Working Capital Flashcards
What is working capital?
Working capital is the difference between a company’s current assets and current liabilities. It represents the funds available for day-to-day operations. Working capital can be permanent or fluctuating.
What is permanent working capital?
Permanent working capital is the minimum level of working capital required at all times to maintain operational efficiency. It includes minimum levels of inventories, trade receivables, and trade payables.
What is fluctuating working capital?
Fluctuating working capital is the additional working capital needed at certain times due to fluctuations in the business cycle. Examples include bulk purchasing of raw materials or seasonal demand increases.
What are the differences between long-term and short-term finance?
Long-Term Finance: Includes equity and long-term debt. It is expensive but low risk. Short-Term Finance: Includes trade credit and bank overdrafts. It is less expensive but carries higher risk of withdrawal.
What is a conservative funding policy?
A conservative funding policy finances all permanent assets and part of fluctuating current assets with long-term funding. Short-term financing is used only for part of the fluctuating current assets. This policy is low-risk but yields the lowest expected return.

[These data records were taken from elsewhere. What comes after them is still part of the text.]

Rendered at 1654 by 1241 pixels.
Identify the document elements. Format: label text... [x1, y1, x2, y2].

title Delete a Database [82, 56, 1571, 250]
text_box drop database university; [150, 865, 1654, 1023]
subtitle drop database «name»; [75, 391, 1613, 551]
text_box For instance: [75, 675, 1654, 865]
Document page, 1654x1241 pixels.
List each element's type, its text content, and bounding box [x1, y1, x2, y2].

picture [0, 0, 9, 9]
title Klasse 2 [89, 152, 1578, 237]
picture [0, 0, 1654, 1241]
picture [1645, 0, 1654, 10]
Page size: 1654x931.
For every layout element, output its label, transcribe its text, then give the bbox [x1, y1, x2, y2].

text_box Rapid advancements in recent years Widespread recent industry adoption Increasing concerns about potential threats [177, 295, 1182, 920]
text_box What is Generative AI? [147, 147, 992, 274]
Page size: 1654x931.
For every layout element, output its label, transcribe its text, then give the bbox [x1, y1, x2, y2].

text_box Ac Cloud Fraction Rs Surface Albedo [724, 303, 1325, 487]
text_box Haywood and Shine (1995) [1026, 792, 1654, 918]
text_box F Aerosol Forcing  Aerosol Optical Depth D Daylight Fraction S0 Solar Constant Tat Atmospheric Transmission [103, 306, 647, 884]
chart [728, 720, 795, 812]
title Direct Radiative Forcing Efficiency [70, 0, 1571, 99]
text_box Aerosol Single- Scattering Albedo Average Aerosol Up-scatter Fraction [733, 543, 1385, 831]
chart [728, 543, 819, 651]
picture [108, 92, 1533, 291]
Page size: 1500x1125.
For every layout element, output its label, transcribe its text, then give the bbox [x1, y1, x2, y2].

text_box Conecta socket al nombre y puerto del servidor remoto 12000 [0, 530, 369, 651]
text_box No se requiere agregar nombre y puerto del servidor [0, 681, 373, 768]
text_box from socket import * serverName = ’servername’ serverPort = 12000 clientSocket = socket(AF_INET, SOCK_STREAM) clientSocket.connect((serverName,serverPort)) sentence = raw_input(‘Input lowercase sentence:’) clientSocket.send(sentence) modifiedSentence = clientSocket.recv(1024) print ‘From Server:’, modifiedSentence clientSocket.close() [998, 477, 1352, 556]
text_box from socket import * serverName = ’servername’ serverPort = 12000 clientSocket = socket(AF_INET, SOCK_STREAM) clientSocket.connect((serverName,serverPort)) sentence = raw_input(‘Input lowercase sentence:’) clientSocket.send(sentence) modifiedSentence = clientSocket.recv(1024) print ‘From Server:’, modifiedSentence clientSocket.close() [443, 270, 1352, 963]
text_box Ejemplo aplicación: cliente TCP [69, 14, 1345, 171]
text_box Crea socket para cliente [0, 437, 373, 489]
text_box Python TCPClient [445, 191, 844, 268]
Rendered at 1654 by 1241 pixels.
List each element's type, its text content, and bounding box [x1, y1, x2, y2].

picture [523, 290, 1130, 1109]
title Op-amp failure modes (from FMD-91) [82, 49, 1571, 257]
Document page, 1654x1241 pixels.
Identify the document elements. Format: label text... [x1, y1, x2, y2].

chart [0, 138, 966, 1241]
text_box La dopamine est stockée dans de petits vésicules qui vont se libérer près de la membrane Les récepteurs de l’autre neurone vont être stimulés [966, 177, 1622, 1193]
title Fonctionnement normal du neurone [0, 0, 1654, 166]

What is an aggressive funding policy?
An aggressive funding policy uses short-term finance to fund all fluctuating current assets and some permanent current assets. This approach has high risk due to potential illiquidity but offers higher returns due to lower costs of short-term debt.
What is a moderate (or maturity matching) funding policy?
A moderate funding policy matches short-term finance to fluctuating current assets and long-term finance to permanent current assets plus non-current assets. It provides a balanced approach between risk and return.
What are the benefits of using short-term finance?
Benefits of short-term finance include lower cost (e.g., trade credit incurs no immediate cost) and flexibility (e.g., bank overdrafts vary in size and are used as needed).
What are the risks associated with short-term finance?
Risks of short-term finance include renewal risk (e.g., trade credit needs frequent renegotiation) and immediate repayment risk (e.g., bank overdrafts can be demanded for immediate repayment).